== PASSAGE TO READ ==
====
Because the documented key components would not meet the requirements for the lowest level initial hospital visit, it seems that we are left with only the level one subsequent hospital visit (99231). Code 99231 also requires a problem-focused history and exam and MDM of straightforward complexity—and as such, it seems to satisfy the new directive received from Medicare (even though only two of the three key components are required for subsequent hospital visits).
This question was addressed in several teleconferences provided by National Government Services (NGS), MAC for Jurisdiction 13. NGS confirmed on Jan. 6 during the Medicare Part B Consultation Coding Changes teleconference to use subsequent hospital visit codes (99231-99233) when the documentation/complexity of the visit does not meet the coding requirements for initial hospital visit codes. If you reside in another jurisdiction, you may want to pursue this with your own local contractor/carrier to ensure you are in line with what they will require.
There is one exception to this requirement, as noted in CR6740. If a physician performs and documents a level five established patient office visit (99215 Office or other outpatient visit for the evaluation and management of an established patient, which requires at least 2 of these 3 key components: A comprehensive history; A comprehensive examination; Medical decision making of high complexity. (which requires a comprehensive history and/or exam, MDM of high complexity) a few days prior to the admission and documents less than a comprehensive history and exam on the date of admission, the physician may bill 99215 for the office visit (performed previously) and 99221 Initial hospital care, per day, for the evaluation and management of a patient which requires these three key components: A detailed or comprehensive history; A detailed or comprehensive examination; and Medical decision making that is straightforward or of low complexity. for the hospital admission.
CR6740 and MM6740 Revised reiterate and stress proper use of face-to-face prolonged service codes (99354/+99355) with office/outpatient settings and home services codes. For more on prolonged service codes, and time-based E/M coding in general, see the February Coding Edge article “Go Beyond the Basics of Time-Based E/M Coding” (pages 44-46).
====
== SOURCE INFORMATION ==
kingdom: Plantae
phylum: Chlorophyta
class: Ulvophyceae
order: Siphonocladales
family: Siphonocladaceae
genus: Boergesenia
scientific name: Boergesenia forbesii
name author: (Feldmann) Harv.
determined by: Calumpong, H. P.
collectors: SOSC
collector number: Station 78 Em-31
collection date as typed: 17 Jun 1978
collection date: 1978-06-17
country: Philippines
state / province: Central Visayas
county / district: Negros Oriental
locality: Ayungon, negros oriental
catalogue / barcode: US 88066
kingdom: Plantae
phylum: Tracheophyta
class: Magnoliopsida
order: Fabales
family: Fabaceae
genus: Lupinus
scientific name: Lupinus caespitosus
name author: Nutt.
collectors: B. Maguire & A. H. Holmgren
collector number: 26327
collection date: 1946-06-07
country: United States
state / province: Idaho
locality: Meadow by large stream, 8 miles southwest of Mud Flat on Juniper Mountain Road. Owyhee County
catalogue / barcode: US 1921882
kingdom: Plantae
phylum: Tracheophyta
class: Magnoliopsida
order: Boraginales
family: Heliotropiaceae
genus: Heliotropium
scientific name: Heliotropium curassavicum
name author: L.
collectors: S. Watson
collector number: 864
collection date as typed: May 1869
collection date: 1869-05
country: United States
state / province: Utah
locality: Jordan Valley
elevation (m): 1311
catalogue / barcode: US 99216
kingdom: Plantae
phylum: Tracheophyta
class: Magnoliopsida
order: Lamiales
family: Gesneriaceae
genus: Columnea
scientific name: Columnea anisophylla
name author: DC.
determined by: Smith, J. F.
====
== PROBLEMS TO WORK ON ==
1. Reproduce word for word the part of the passage on hospital visit coding from "Because the documented" to "subsequent hospital visits).".
2. Answer these questions from the passage on hospital visit coding:
(a) Which code is the level one subsequent hospital visit?
(b) On what date did NGS confirm that subsequent hospital visit codes should be used when the visit does not meet the requirements for initial hospital visit codes?
(c) What is the title of the Coding Edge article recommended for more on prolonged service codes?
3. List every distinct five-digit code number written out in the passage on hospital visit coding, including numbers that appear as the endpoints of a range.

== EXPECTED OUTPUTS ==
1.
Because the documented key components would not meet the requirements for the lowest level initial hospital visit, it seems that we are left with only the level one subsequent hospital visit (99231). Code 99231 also requires a problem-focused history and exam and MDM of straightforward complexity—and as such, it seems to satisfy the new directive received from Medicare (even though only two of the three key components are required for subsequent hospital visits).

2.
(a) 99231
(b) Jan. 6
(c) "Go Beyond the Basics of Time-Based E/M Coding"

3. 99231, 99233, 99215, 99221, 99354, 99355